Obama Administration Proposes New Drug Industry Fees to Congress
The Obama administration made three proposals to Congress on Tuesday meant to raise fees from the drug industry to speed of the approval process for new drugs.
The recommendations were transmitted to Congress on Friday by Health and Human Services Secretary Kathleen Sebelius.
One program is the Prescription Drug user Fee Act, which is a candidate in 2012 for a five-year reauthorization. The current program is called PDUFA IV. It will expire on September 30, 2012. Two others are fee programs for human generic drugs and biosimilar biological products, the FDA said in a released statement on Friday.
The two latter fee programs are modeled on the PDUFA program “which has which has ensured a predictable, consistent, and streamlined premarket program for prescription drugs,” said FDA Commissioner Margaret A. Hamburg, M.D.
PDUFA was initially authorized in 1992 and is up for reauthorization by Congress every 5 years.

##############################

Work instructions: Write the next part of the article on the Obama administration's proposed drug industry fees, starting after its final sentence. The data is separate material with no connection to the article on drug industry fees.

##############################

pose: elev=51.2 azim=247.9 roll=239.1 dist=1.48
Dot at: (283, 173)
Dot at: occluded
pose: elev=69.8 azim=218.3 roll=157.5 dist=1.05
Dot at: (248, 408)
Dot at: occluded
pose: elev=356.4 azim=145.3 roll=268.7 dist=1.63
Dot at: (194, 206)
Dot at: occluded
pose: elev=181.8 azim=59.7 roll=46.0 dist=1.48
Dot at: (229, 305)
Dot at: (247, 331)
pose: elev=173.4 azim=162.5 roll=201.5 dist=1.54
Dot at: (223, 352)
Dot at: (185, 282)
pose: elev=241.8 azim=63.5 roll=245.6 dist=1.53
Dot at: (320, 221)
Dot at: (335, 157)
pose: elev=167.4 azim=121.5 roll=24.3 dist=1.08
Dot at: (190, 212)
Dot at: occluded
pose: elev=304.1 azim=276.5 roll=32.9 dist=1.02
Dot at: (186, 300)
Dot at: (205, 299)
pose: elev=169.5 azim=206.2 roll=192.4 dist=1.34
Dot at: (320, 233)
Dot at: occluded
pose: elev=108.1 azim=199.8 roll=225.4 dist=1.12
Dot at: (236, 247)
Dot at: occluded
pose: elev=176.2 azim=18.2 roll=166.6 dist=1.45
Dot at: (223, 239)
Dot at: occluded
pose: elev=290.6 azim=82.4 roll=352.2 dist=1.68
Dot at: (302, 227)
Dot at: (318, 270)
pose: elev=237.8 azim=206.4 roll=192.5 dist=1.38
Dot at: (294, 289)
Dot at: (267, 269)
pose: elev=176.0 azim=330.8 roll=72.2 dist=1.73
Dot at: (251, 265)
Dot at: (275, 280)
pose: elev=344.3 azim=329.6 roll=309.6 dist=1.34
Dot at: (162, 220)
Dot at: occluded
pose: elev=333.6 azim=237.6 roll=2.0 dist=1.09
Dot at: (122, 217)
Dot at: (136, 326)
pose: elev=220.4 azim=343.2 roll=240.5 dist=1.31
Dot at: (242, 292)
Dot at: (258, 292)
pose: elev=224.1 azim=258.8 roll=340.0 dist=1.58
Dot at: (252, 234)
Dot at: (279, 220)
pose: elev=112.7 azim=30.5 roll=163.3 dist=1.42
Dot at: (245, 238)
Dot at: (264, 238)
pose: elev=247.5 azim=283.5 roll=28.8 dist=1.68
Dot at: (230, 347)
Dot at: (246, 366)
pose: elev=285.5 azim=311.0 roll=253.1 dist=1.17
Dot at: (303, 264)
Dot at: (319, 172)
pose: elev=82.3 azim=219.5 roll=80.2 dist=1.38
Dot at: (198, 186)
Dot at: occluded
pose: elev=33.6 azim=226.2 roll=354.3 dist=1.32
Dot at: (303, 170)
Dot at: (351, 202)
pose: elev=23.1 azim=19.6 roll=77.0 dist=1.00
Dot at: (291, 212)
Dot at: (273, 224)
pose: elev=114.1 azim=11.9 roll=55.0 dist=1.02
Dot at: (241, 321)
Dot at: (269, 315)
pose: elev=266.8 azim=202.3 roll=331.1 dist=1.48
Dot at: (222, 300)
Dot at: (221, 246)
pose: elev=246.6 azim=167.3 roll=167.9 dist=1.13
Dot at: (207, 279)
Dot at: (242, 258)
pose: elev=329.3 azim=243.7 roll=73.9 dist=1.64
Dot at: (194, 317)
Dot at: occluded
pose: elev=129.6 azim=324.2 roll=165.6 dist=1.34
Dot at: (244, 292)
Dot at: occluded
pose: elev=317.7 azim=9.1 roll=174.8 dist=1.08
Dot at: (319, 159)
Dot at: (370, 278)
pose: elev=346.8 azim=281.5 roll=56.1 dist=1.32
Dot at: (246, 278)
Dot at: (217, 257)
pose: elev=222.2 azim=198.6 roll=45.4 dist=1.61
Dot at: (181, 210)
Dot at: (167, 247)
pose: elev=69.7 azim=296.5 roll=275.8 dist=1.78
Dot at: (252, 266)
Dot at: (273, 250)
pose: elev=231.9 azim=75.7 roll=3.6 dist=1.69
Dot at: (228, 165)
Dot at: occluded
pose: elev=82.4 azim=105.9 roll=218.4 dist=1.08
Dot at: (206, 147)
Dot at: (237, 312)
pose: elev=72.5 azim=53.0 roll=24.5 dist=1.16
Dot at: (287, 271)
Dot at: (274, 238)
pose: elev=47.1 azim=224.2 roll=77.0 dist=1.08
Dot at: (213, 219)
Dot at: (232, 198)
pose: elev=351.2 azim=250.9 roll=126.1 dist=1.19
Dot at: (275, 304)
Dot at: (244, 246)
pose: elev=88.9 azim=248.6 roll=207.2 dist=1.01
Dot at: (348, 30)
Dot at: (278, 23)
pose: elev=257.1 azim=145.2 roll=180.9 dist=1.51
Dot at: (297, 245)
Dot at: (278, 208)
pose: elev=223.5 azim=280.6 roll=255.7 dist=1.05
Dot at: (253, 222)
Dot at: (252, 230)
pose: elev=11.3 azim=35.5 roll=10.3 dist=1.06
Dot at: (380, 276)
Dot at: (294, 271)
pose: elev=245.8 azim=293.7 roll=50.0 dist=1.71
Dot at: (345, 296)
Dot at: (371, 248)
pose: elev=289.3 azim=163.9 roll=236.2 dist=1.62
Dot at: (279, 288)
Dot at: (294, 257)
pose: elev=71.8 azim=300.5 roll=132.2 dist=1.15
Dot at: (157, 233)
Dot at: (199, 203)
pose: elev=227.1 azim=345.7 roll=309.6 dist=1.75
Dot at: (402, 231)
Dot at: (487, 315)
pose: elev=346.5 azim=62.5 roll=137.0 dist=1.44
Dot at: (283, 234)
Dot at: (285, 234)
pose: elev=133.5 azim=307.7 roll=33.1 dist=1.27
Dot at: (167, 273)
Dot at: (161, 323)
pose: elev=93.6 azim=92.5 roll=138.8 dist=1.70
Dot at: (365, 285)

##############################

Response:
The FDA says the Generic Drug User Fee program would provide the FDA with funding as the number of generic drug applications are rising. The agency says it receives 800 to 900 generic drug applications per year. The proposal includes performance metrics such as review timeframes and a commitment to achieve parity between surveillance inspe3ctions of foreign and domestic establishments by the 2017 fiscal year.
The FDA says it expects the proposal “would effectively eliminate the review backlog and significantly reduce review times.”
The proposed Biosimilar and Interchangeable Products User Fee program is intended for use under a new abbreviated approval pathway for biological products show to be similar to or interchangeable with an FDA-licensed biological product. The 2010 Affordable Care Act contains a clause that established the faster pathway.